── RECORDS FOR THIS TASK ──
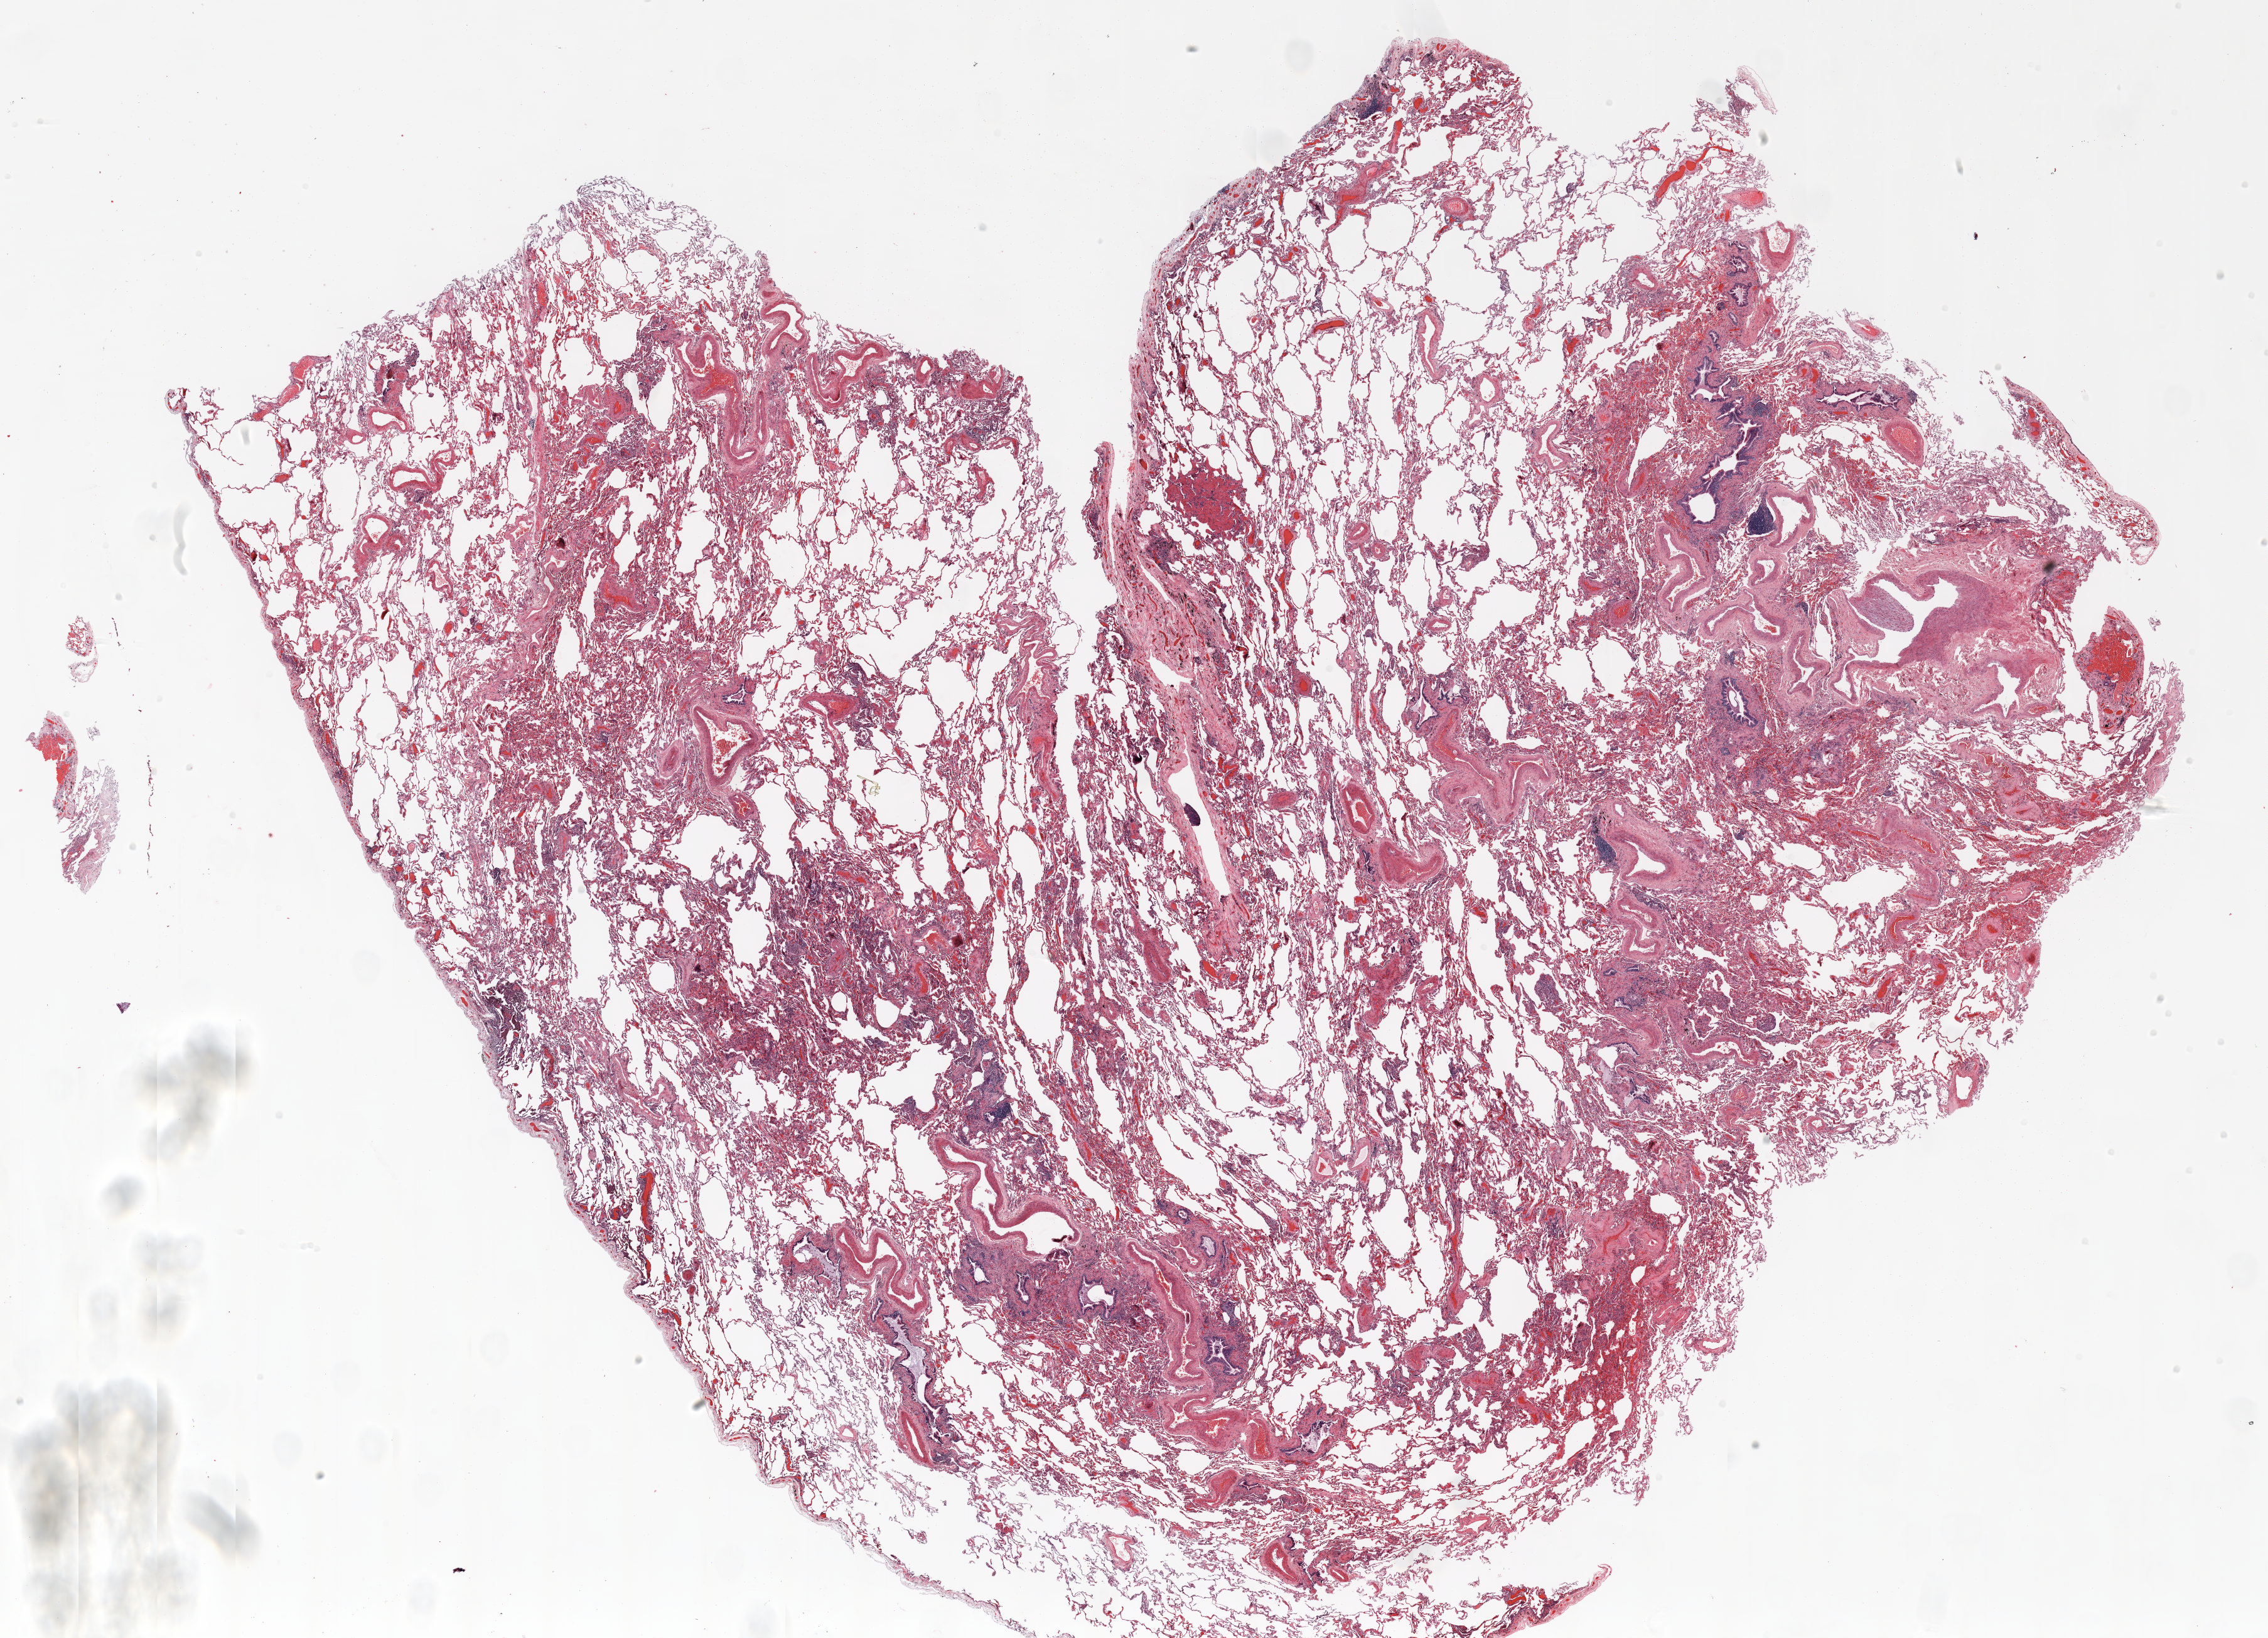
Whole-slide histology image, H&E, shown as a low-resolution overview of the whole scanned area (about 29.0 x 21.0 mm); FFPE section; lung tissue. Male patient, aged 73 at enrolment. Current smoker at enrolment. Grade: poorly differentiated (G3).
* stage (AJCC 6th edition): IA
* tumour size (pathology): 25 mm
* participant's lung-cancer diagnosis: Squamous cell carcinoma, NOS (ICD-O-3 8070/3)
* primary tumour location (clinical record): left lower lobe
───
TASK TO CARRY OUT
Set down, exactly and only, the lines running from the one holding "(pathology): 25 mm" through the end of the records above, both ends included.

EXERCISE OUTPUT
* tumour size (pathology): 25 mm
* participant's lung-cancer diagnosis: Squamous cell carcinoma, NOS (ICD-O-3 8070/3)
* primary tumour location (clinical record): left lower lobe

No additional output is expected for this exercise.